Set down exactly, from the records below, the line with "X106800602Y-55820500D01*" through the line with "X107275466Y-55321102D01*", and nothing else.

===== Record extracts =====

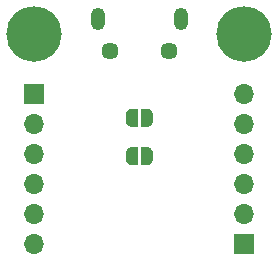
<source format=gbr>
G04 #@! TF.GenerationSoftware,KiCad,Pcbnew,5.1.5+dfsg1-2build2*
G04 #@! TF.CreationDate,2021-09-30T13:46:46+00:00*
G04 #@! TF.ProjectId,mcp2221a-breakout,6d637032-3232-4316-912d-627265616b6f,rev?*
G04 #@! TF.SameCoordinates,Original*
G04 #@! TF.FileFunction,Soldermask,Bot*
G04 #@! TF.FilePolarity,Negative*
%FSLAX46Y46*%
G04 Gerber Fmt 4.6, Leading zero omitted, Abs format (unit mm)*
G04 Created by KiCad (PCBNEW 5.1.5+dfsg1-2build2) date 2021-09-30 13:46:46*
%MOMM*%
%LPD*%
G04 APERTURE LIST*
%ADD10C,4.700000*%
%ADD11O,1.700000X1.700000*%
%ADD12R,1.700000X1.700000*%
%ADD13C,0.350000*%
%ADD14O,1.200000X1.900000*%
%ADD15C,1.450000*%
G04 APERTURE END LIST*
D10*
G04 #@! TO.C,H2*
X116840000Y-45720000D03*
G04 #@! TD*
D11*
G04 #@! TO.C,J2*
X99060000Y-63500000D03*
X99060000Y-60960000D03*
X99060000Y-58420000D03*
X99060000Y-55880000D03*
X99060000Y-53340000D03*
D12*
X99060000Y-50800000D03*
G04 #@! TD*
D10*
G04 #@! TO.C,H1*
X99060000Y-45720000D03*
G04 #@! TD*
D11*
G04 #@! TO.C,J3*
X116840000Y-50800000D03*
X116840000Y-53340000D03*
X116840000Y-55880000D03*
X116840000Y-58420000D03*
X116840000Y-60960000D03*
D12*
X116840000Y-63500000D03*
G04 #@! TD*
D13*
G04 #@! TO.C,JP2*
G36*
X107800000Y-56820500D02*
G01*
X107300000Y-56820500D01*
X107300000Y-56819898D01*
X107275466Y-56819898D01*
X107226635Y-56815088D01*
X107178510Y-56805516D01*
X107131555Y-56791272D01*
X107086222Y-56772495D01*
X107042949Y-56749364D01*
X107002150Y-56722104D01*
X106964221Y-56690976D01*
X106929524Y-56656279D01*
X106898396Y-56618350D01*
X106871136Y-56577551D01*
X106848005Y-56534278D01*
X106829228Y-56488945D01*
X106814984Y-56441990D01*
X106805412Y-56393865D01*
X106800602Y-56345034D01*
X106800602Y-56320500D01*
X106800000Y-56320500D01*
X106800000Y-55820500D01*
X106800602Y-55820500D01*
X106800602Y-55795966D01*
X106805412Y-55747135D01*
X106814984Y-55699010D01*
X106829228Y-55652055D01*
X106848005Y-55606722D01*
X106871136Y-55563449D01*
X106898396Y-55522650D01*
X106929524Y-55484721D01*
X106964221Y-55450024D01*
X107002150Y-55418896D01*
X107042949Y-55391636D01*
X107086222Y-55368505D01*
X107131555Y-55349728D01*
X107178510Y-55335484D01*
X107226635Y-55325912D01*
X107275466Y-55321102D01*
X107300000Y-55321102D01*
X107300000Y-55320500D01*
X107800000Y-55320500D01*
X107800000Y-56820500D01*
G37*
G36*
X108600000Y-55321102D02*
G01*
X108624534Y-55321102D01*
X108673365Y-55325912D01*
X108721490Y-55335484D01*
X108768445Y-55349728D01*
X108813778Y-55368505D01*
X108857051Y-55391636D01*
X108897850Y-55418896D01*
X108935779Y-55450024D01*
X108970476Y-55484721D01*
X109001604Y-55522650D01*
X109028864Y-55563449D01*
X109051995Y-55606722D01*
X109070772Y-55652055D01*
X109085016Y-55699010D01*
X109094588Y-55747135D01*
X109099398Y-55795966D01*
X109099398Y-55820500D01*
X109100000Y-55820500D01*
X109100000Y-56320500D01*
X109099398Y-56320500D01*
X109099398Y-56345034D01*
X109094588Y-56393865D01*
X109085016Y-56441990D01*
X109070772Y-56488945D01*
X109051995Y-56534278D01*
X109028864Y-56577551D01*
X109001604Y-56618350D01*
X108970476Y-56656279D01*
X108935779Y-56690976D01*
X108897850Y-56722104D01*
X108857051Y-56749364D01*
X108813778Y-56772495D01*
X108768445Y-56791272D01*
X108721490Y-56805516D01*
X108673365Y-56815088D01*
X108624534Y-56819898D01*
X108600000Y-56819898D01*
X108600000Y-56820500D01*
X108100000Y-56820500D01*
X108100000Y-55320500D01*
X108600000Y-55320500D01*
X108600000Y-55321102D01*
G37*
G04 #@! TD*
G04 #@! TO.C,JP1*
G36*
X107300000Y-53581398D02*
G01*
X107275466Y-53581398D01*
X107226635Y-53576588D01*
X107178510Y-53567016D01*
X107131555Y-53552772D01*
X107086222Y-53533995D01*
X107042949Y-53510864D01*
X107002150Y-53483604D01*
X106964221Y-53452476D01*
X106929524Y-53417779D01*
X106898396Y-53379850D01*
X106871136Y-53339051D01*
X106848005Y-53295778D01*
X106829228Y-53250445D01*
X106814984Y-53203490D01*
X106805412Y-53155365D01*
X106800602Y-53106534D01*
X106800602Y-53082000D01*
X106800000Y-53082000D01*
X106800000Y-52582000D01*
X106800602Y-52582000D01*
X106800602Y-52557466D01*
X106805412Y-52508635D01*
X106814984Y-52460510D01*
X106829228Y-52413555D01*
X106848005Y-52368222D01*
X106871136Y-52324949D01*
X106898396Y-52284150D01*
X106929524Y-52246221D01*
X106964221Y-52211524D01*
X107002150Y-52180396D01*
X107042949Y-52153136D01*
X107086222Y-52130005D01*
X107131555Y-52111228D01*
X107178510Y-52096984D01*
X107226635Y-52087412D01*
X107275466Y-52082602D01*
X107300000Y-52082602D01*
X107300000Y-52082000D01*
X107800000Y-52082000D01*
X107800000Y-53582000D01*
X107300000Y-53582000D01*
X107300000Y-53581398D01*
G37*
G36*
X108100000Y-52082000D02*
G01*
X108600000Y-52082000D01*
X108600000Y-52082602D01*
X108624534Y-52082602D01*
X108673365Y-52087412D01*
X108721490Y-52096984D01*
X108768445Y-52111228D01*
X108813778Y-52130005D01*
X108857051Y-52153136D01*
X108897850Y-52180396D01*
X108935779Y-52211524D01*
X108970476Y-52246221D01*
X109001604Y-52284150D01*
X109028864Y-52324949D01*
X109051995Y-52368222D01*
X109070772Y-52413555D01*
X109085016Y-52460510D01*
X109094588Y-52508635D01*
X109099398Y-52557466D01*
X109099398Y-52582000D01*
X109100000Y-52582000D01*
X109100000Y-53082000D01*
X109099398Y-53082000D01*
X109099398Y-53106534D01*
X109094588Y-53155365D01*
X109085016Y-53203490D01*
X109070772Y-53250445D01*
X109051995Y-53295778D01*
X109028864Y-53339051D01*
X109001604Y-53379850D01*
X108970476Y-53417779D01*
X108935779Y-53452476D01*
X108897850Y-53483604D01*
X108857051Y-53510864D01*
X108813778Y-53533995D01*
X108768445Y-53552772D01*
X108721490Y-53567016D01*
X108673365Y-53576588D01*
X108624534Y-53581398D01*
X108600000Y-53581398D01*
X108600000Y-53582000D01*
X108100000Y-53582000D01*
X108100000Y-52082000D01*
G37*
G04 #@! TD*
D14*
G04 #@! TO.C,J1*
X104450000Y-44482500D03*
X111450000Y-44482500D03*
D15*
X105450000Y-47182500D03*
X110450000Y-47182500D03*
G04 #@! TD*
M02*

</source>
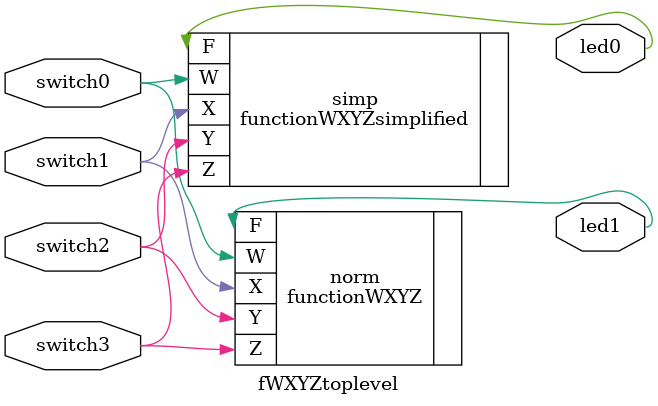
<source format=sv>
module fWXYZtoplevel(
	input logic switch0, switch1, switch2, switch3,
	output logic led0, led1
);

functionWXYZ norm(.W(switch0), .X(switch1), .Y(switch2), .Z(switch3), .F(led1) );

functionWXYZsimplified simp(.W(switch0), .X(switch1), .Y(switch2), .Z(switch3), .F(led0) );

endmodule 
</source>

=====
===== Record extracts =====

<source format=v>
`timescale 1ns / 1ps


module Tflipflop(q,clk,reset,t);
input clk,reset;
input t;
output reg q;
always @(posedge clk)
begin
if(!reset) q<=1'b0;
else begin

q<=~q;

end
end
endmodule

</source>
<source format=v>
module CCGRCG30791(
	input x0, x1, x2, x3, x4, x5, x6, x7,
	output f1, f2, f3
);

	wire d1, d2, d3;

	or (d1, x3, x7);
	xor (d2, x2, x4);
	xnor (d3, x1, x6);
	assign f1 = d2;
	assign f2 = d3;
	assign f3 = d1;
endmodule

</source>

=====

Answer box:
X106800602Y-55820500D01*
X106800602Y-55795966D01*
X106805412Y-55747135D01*
X106814984Y-55699010D01*
X106829228Y-55652055D01*
X106848005Y-55606722D01*
X106871136Y-55563449D01*
X106898396Y-55522650D01*
X106929524Y-55484721D01*
X106964221Y-55450024D01*
X107002150Y-55418896D01*
X107042949Y-55391636D01*
X107086222Y-55368505D01*
X107131555Y-55349728D01*
X107178510Y-55335484D01*
X107226635Y-55325912D01*
X107275466Y-55321102D01*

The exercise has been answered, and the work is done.